The module is built up from individual packaged die assemblies that are themselves the products of the steps in the previous twelve chapters. Each tile arrives with its yield certified, its electrical signature verified, and its identity tracked. Robots lay them into the substrate to within microns of position. The whole module contains roughly seventeen thousand individual components, perhaps five times the part count of a smartphone.
Two GPUs and a CPU
The two Rubin GPUs are essentially identical, each fabricated on TSMC N3P with the package totaling about 336 billion transistors across both dies and 288 GB of HBM4 attached. Each delivers about 50 petaflops of FP4 inference compute on its own. Together, they double that.
The Vera CPU is the system's host. It is a custom NVIDIA design — built around 88 cores of NVIDIA's Olympus Arm v9 architecture — and its job is not raw arithmetic but coordination: managing the GPU's memory, dispatching kernels, handling I/O, running the operating system, talking to other Superchips through the rack's network.
The combination of GPU + CPU on a single module is what makes this a superchip rather than just a packaged GPU. The CPU's memory and the GPU's memory are coherent; the CPU can address the GPU's HBM directly without copying data over PCIe. This eliminates one of the oldest tax penalties in heterogeneous computing.
NVLink-C2C, the chip-to-chip bus
The connections that hold this together are not PCIe. PCIe Gen6 — the latest fully ratified standard at the time of Rubin's design — offers about 256 GB/s of total bidirectional bandwidth at x16 (128 GB/s in each direction). That is too slow.
The bus that links the GPUs and the CPU within a Superchip is called NVLink-C2C (Chip-to-Chip), and it runs at 1.8 TB/s bidirectional — roughly seven times the bandwidth of PCIe Gen6, and at much lower latency. It is implemented as a die-to-die signaling protocol, with serializer/deserializer circuits on both ends, hundreds of differential pairs running at multi-tens of gigabits per second each.
NVLink-C2C is also what allows the Vera CPU and the Rubin GPUs to share a unified memory space. Inside the module, the GPUs can pull data from CPU-attached memory as if it were their own, and vice versa, without explicit copies. To a programmer, the entire 576 GB of HBM and the CPU's DDR5 memory appears as a single coherent address space.
Seventeen thousand parts
The superchip's seventeen thousand components are not all silicon. The vast majority are passive: capacitors and resistors and voltage-regulator modules and impedance-matching networks. Power delivery to a 100-petaflop module is itself an engineering problem of extraordinary scope. Each Rubin GPU draws perhaps 1.4 kW under full load. The voltage regulators must deliver this current at sub-millivolt accuracy, with tens of nanoseconds of response time, while the GPU's load swings from idle to full and back many times per second.
A finished Vera Rubin Superchip contains more components than a Boeing 737 cockpit.
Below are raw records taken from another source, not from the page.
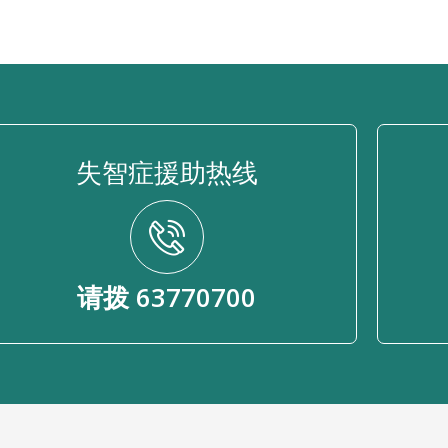
失智症援助热线
请拨 63770700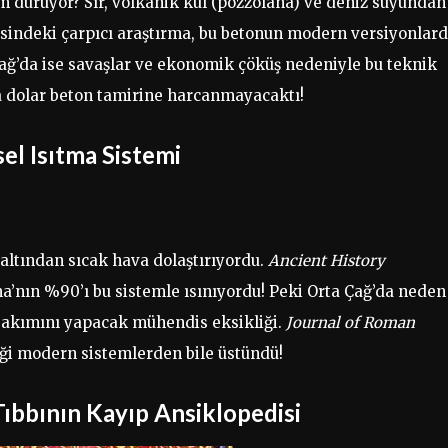
m duruyor? Sır, volkanik kül (pozzolana) ve deniz suyundan
sindeki çarpıcı araştırma, bu betonun modern versiyonlar
Çağ’da ise savaşlar ve ekonomik çöküş nedeniyle bu teknik
a dolar beton tamirine harcanmayacaktı!
el Isıtma Sistemi
altından sıcak hava dolaştırıyordu.
Ancient History
ma’nın %90’ı bu sistemle ısınıyordu! Peki Orta Çağ’da neden
 bakımını yapacak mühendis eksikliği.
Journal of Roman
iği modern sistemlerden bile üstündü!
Tıbbının Kayıp Ansiklopedisi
It is assembled by robots in cleanrooms, tested for hours before it leaves the factory floor, and shipped — with its identity tracked individually — to whichever data center has it next.
The superchip is the smallest unit a customer can buy. It is also, by itself, useless. To be turned into an AI factory, it must be combined with seventy-one other GPUs and connected to them in a way the industry has only just learned to do.